A recent letter from Congress to the Acting Director of the Federal Housing Finance Agency (FHFA) indicates the FHFA withheld information regarding their analysis ofprincipal reductions (cramdowns) for negative-equity homeowners. FHFA internal documents provided to Congress by an unidentified independent source show initial analysis of cramdowns in 2009 predicted they would be very effective in stabilizing the real estate market and saving taxpayer money, contrary to more recent FHFA arguments against cramdowns.
The documents revealed that from November 2009 to November 2010, the FHFA identified cramdowns as a highly effective measure to increase stability in the real estate market and mitigate loss for Fannie Mae, Freddie Mac, affiliated lenders, homeowners and taxpayers. Internal reports conducted during this time indicated cramdown programs would cost only $1.7 million to implement, while saving taxpayers $410 million. A former Fannie Mae employee further suggested these beginner programs could have led to larger programs, saving “tens of billions of dollars.”
As a result of these reports, the FHFA developed and implemented multiple cramdown pilot programs, in partnership with lenders including Citibank and Wells Fargo.
However, Citigroup’s program was instituted in April 2010, suspended in July 2010 and terminated in November 2010. Wells Fargo’s two pilots suffered the same fate.
Even after the programs’ suspension, partnering lenders expressed interest in continuing the programs. At the time these programs were terminated a lengthy FHFA report still suggested cramdowns would significantly reduce Fannie Mae’s losses. Considering all documents received in relation to these pilot programs, Congress concluded the programs had been terminated due to “a conscious choice that appears to have been based on ideology rather than Fannie Mae’s own data and analyses.”
The FHFA promptly responded to this letter from Congress, reasserting its commitment to fully disclose all information to Congress. Indeed, the FHFA claimed it had previously submitted to Congress all requested and relevant documents. Further, the FHFA remains committed to the best interests of all involved, without “any ideological tilt on our part, but rather a strict analytical-based approach to gathering and evaluating data.”

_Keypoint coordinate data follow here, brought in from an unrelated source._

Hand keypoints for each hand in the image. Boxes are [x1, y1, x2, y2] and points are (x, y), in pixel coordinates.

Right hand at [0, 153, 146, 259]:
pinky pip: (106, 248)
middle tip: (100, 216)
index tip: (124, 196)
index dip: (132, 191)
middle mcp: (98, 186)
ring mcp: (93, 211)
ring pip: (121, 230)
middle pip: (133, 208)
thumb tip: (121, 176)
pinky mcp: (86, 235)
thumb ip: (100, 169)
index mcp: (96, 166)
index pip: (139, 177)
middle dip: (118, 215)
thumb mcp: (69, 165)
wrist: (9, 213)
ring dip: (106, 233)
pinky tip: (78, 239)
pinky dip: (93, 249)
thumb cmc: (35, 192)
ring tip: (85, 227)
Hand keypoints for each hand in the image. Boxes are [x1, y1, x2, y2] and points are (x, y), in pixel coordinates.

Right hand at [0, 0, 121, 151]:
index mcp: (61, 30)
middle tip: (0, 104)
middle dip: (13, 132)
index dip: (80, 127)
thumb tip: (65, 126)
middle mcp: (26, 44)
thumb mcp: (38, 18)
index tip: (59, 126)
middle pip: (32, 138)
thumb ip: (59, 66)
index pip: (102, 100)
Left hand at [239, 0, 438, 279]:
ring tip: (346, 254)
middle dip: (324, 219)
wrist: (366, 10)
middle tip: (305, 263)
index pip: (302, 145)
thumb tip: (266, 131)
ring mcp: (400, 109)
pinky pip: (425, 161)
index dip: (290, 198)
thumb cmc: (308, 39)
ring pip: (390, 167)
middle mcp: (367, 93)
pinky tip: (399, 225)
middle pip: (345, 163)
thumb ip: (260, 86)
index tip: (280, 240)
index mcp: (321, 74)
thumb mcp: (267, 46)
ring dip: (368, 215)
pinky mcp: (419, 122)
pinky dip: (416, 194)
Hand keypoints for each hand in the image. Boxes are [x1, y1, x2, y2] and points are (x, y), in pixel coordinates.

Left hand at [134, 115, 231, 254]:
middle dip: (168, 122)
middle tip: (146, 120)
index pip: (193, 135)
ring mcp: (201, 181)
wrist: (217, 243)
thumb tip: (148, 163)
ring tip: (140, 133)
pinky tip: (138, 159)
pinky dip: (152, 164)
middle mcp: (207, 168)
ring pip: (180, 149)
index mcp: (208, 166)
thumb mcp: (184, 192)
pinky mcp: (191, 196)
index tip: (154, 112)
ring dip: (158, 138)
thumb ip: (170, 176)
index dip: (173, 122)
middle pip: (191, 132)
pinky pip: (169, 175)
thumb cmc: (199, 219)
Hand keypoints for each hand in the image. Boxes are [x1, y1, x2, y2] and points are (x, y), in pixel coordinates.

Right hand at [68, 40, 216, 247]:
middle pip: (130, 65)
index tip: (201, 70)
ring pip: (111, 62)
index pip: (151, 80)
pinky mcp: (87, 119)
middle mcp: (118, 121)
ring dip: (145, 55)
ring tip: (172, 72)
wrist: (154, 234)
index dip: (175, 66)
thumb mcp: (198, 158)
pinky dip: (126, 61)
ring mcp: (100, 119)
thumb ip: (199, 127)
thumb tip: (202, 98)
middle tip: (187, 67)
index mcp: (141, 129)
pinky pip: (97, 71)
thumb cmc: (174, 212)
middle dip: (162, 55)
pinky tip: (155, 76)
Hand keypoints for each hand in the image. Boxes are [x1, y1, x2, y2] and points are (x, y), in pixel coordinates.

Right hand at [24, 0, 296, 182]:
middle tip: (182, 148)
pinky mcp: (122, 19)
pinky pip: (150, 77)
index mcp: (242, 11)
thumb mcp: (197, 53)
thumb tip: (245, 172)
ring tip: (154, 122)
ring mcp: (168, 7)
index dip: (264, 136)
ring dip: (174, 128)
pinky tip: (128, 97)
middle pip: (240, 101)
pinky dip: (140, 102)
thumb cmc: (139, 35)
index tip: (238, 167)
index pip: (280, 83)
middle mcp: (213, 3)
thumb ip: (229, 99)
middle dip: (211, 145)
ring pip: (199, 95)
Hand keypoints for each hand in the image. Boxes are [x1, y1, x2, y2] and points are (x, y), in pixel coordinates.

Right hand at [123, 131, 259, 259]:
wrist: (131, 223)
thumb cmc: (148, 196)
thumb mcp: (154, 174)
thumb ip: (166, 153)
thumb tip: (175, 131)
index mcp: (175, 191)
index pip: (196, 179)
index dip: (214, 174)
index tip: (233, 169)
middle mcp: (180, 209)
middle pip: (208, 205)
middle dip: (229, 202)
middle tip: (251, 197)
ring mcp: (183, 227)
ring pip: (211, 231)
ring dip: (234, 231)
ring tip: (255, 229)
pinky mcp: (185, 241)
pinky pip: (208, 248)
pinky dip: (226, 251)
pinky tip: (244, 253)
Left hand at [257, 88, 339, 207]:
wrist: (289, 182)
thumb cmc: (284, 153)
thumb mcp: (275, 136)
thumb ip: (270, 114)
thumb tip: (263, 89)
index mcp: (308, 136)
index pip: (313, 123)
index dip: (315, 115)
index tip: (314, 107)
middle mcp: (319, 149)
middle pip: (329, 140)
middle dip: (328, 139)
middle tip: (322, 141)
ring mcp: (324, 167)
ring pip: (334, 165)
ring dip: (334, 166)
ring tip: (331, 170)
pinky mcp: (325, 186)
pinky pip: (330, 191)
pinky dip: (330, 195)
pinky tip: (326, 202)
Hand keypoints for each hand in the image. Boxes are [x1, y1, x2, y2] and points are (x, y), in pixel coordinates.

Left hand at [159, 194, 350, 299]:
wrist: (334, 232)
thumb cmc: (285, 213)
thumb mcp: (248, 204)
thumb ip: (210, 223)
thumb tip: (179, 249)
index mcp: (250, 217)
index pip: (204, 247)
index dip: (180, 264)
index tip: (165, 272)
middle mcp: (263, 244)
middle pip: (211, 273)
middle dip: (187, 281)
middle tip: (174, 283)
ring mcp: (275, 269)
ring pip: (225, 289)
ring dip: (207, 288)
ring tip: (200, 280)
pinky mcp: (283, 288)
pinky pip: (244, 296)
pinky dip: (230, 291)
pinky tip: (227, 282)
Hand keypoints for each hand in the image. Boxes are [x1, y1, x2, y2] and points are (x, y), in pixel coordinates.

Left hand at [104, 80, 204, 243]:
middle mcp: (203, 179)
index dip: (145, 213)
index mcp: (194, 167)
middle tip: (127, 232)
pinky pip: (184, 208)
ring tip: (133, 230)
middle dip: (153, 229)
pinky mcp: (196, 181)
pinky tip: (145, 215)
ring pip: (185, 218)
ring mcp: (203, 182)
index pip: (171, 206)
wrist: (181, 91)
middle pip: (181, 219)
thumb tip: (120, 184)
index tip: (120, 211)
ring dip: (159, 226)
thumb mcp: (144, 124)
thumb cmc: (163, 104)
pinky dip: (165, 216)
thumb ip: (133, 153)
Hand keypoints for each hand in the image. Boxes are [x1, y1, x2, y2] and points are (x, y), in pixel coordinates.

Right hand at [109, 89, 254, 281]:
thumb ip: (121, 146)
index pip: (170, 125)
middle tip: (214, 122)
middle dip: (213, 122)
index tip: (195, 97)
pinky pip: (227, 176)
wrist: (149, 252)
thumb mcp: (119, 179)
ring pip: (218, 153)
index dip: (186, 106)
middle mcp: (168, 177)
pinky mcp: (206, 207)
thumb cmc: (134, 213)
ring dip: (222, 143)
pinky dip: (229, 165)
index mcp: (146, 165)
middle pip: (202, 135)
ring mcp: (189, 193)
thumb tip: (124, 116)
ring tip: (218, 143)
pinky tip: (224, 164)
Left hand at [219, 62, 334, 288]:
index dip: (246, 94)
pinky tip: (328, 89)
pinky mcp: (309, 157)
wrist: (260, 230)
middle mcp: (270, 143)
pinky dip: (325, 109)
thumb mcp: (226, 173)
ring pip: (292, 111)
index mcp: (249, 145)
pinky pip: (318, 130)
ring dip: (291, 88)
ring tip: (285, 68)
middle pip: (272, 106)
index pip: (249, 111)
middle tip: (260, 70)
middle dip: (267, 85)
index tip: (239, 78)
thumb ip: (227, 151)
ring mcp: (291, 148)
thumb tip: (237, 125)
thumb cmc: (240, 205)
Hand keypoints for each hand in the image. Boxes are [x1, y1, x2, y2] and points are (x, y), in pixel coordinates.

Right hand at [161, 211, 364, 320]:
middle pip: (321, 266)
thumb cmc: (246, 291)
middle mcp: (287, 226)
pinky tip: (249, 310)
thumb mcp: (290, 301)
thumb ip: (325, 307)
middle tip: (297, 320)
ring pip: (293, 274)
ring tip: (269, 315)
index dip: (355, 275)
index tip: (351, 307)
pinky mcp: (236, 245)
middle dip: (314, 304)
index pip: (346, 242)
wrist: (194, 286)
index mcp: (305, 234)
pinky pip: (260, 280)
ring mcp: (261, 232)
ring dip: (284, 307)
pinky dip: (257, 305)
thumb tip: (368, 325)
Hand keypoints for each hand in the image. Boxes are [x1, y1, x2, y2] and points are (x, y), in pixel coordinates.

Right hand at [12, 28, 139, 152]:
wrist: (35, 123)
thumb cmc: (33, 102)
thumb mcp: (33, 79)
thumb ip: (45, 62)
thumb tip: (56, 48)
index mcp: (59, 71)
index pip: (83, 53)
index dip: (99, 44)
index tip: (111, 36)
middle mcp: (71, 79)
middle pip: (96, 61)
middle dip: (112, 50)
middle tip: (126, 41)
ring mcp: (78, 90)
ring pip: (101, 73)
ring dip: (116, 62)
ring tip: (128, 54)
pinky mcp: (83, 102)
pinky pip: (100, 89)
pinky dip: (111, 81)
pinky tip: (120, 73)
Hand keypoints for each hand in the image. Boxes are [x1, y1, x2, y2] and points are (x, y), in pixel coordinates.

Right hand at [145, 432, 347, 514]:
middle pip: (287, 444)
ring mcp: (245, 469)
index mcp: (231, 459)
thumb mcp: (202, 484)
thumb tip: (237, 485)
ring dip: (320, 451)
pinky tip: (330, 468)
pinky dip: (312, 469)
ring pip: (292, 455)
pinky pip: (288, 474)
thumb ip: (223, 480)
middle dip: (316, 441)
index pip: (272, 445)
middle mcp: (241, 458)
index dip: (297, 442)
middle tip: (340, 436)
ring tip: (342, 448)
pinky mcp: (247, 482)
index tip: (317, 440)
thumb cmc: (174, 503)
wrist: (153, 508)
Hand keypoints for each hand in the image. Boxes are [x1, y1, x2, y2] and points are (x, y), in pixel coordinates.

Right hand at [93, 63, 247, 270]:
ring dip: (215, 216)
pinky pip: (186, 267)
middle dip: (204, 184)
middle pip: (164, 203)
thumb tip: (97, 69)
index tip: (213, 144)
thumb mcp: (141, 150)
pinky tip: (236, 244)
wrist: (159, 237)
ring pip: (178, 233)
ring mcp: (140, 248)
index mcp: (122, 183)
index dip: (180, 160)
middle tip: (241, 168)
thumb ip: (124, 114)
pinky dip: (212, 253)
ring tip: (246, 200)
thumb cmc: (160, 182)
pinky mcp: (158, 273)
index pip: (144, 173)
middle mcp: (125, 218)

The FHFA’s fallback argument has been that the “moral hazard” in granting cramdowns is too great: if one homeowner receives a cramdown, everybody will demand the same treatment, regardless of their need. Now that the FHFA’s own research and analysis proves giving cramdowns is less risky than withholding them, the agency seems to be clinging to a hazy conviction that cramdowns are “not fair” and will cause a currently unforeseeable economic tragedy in some undetermined, fantastic vision of the future.
Saying FHFA officials are open-minded and unbiased doesn’t make it true. The truth is cramdowns make sense — even FHFA analyses of their effects prove this. first tuesday has been advocating for cramdowns for years since informed, rational thinking supports this tactic as the best option to cure current widespread negative equity.
Should we be surprised that the FHFA unblinkingly killed cramdown programs without sufficient documentation to support its decision? Perhaps we should, yet…we’re not. No-doc loans and blind lending got California into this mess; no-doc decisions on the part of the FHFA are protracting it.
It’s time to build major financial decisions on fact and logic: loans on income, savings and actual value; national policy on data and expert analysis. Personal biases and wishful thinking are obviously not working.